Figure 11 presents the various regimes of breakup and non-breakup on the capillary-droplet radius diagram. The symbols represent the critical capillary number for a given value of droplet size which above that the mother droplet splits into two daughter droplets. To investigate the effect of droplet size on the droplet breakup dynamics, several simulation were carried out for droplet size varying from 0.34 to 0.42. Our numerical results indicate that the critical capillary number decreases by increasing the undeformed droplet radius.

Fig. 11
figure 11

A phase diagram indicating the mechanism of droplet breakup as a function of the droplet size

Conclusion

In this work, we have presented a 2D simulation of a droplet flowing through a microfluidic non-orthogonal intersection junction.
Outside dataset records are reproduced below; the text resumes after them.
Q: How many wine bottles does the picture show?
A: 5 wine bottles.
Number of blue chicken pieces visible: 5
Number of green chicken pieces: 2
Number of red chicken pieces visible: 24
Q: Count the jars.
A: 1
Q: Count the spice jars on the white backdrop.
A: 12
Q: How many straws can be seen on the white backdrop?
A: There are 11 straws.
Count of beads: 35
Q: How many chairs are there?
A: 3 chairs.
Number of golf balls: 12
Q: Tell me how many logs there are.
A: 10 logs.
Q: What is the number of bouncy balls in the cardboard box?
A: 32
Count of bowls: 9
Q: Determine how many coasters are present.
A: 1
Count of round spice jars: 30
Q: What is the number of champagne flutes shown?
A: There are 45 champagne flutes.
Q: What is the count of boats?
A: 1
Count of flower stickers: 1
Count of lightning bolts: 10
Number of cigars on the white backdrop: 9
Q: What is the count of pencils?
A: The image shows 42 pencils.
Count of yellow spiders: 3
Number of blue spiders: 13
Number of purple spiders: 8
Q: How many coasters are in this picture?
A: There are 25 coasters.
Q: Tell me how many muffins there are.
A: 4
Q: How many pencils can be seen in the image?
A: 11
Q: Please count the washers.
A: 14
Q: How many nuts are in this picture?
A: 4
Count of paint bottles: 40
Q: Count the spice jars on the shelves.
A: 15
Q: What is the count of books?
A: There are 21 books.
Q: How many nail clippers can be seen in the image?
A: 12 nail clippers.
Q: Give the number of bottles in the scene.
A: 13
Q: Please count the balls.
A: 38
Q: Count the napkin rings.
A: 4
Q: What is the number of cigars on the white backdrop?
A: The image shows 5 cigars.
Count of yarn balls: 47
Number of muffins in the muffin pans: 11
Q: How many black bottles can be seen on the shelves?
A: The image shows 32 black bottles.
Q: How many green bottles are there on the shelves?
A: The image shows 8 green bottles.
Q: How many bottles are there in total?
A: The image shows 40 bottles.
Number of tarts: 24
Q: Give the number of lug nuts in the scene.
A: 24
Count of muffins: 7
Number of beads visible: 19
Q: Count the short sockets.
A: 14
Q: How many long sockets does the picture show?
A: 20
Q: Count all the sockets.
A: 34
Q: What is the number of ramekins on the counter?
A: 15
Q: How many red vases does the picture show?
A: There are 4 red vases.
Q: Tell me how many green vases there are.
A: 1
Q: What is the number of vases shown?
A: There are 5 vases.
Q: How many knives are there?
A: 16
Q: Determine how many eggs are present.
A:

In order to investigate the dynamics of droplet deformation and droplet breakup, we have numerically solved the depth-averaged Brinkman equation, describing the carrier fluid motion, as well as to track the fluid-fluid interface. The effect of the capillary number, droplet size, intersection angle, and ratio of outlet channel width to inlet channel width on droplet deformation have been studied. In this way, the maximum droplet deformation has been scaled as a function of capillary number, droplet size, intersection angle, and ratio of outlet channel width to inlet channel width. We have found the maximum scales with capillary number with power law with an exponent 1.07. Our numerical results indicate the the maximum droplet deformation scales with undeformed droplet radius and intersection angle with exponents 3.08 and 0.5, respectively. Our numerical results are in a good agreement with previous experimental and theoretical studies (Taylor 1934; Ulloa et al. 2014; Brosseau et al. 2014; Kadivar 2018). In the second part of the current study, we have studied the droplet breakup phenomenon in an orthogonal intersection junction. It is clear that by increasing the capillary number, the deformation of a droplet traveling in cross-junction region becomes larger, until the droplet shape is no longer observed and droplet breakup takes place at a critical value of capillary number. We have presented a phase diagram for droplet breakup as a function of undeformed droplet radius. Our numerical results indicate that the critical capillary number decreases with increasing the undeformed droplet radius.